AG Barr’s merger with Britvic, Müller’s acquisition of Robert Wiseman, Bright Food’s purchase of Weetabix… name any of this year’s biggest grocery deals and chances are Akeel Sachak was involved. The global head of consumer at Rothschild, who represented AG Barr, Müller and Bright Food respectively in the above deals, is grocery’s go-to guy when it comes to M&A negotiations - and has been for some time.

He spearheaded the sale of RHM to Premier Foods in 2006, Tennent’s and Gaymers to C&C in 2009 and Heineken’s acquisition of Mexican beer giant Femsa in 2010. And he doesn’t confine himself to just the monster deals - his team is currently advising the owners of B&M Retail on a possible sale. So what makes him such a dealmaker extraordinaire?

The Rothschild brand and network have undoubtedly helped. “He’s tenacious and well-connected,” adds a senior City source who knows him well. Sachak himself, however, puts his success primarily down to family values. After 200 years in business, Rothschild remains a family-run business, as do many of its clients. “I have no doubt it’s a big factor in many of our client relationships,” he says. “We have a real affinity for family business and are acutely aware of the specific issues they face.”

Of course, family-owned doesn’t mean small in Rothschild’s case. The bank has a network of 55 offices in 42 countries with around 100 professionals looking after retail and fmcg. This, he says, is more than any of Rothschild’s rivals - a significant claim considering the competition includes financial powerhouses such as Goldman Sachs, Credit Suisse and Morgan Stanley.

Its ownership offers another advantage. Because it is privately owned rather than publicly listed, Rothschild has “the luxury to take a long-term view of client relationships”, argues Sachak, pointing out that he has worked with clients such as Lion Capital and Associated British Foods for years. “Other banks that are subject to quarterly reporting will come under pressure often forcing clients to do things they shouldn’t do.”

This is a point of pride for Sachak, who’s been at the bank for 26 years. He cites confectionery giant Ferrero - a client for 10 years without a single deal materialising. Ferrero did consider a bid for or merger with Cadbury when Kraft began its hostile takeover for the UK confectioner, but of course ultimately a full bid never got off the ground.

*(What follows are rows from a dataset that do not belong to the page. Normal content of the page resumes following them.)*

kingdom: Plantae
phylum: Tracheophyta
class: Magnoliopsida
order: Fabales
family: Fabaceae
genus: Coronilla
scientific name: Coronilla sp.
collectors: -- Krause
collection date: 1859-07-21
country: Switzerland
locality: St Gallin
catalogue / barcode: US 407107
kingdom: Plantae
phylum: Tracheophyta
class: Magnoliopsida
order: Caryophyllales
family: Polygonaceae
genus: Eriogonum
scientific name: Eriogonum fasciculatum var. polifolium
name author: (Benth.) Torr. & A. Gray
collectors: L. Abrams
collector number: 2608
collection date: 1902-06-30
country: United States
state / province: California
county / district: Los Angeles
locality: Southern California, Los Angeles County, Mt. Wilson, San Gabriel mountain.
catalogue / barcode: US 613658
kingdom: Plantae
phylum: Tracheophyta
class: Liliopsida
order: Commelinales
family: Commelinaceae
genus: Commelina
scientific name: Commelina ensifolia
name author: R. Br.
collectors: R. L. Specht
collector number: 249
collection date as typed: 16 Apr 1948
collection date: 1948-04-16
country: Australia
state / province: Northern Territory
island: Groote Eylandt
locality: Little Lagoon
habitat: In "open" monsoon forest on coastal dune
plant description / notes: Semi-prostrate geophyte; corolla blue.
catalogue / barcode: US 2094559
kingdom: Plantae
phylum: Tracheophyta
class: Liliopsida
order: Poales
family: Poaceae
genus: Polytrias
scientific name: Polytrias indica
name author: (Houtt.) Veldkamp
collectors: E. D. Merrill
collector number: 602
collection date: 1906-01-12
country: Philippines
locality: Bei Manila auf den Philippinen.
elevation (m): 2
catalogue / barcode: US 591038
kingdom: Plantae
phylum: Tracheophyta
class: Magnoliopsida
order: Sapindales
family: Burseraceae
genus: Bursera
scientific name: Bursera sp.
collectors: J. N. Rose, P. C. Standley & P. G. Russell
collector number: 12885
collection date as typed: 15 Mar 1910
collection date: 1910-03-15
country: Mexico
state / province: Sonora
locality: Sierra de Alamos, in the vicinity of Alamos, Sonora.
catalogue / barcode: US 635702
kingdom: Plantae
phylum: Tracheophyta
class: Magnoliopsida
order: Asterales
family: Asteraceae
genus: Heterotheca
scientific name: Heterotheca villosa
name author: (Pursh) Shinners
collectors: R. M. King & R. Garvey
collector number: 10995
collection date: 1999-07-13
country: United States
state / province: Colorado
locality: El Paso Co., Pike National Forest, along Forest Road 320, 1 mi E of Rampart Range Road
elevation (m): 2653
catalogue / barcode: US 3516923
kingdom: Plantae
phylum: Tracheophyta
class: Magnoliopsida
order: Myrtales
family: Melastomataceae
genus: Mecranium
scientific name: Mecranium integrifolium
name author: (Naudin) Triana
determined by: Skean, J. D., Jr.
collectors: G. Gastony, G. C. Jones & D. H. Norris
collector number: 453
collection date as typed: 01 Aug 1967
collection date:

With such a wide range of clients, interests inevitably clash sometimes. Last year, as the Icelandic shareholders of Iceland Foods looked to sell up, Iceland founder Malcolm Walker and Morrisons - both Rothschild clients - had their eyes on the prize. “It’s never easy when we have to make a choice between two long-standing clients,” says Sachak. “We committed ourselves to Malcolm Walker as we’d been working with him on Iceland for a long time.” In the end Morrisons hired Credit Suisse, but Walker was the victor, getting his hands back on the business he founded in 1972, with Sachak’s help of course.

Not all negotiations go to plan, however. Earlier this year, Sachak was hopeful of securing Czech brewer StarBev on behalf of Japan’s Asahi in a deal worth $3bn. Molson Coors was the victor in the end, but Sachak says he learns from disappointments like this as much as the successes, pointing to his recent dealings with Chinese behemoth Bright Food as an example.

Bright Food’s appetite for western acquisitions was never a secret and in September 2010 Sachak was involved in negotiations between Bright and UB, but a deal never came to fruition. “That deal was defeated by Bright Food’s inexperience at the time in undertaking large-scale M&A activity internationally,” he claims. “But of course they learnt from that and were able to tie up a deal for Weetabix this year.”

Equally, Sachak had a clear idea of what Bright Food was looking for and realised Weetabix would make a good fit. The deal officially completed last month.

The end of the deal doesn’t signal the end of the story, though. With Premier Foods drastically restructuring its Hovis operations last week, there will be further question marks over the merits of its acquisition of RHM in 2006. But Sachak claims his conscience is clear: Rothschild did not give Premier advice on the financial structure of the deal, he says, but rather worked as advisors to get the deal done. “It’s sad to see that the financing structure put in place at the time undermined what I thought was a strategically coherent deal,” he says.

He does, however, see light at the end of the tunnel for Premier. “They have a bunch of high-value assets and they’re choosing to deleverage to a manageable level so they can invest more aggressively in the great brands they have,”he says. “They also have a CEO in place who looks equal to the challenge.”

Bankers are hardly flavour of the month for businesses who blame them for a lack of readily available finance, but again Sachak maintains his conscience is clear. His team are a vital cog that keeps the industry moving, he insists, adding that his long-standing relationships are testament to the way he does business.

“In the 26 years I’ve been here, I’ve never been required to compromised my ethics or integrity in any way,” he claims. “I’m not sure everyone in every investment bank can say that.”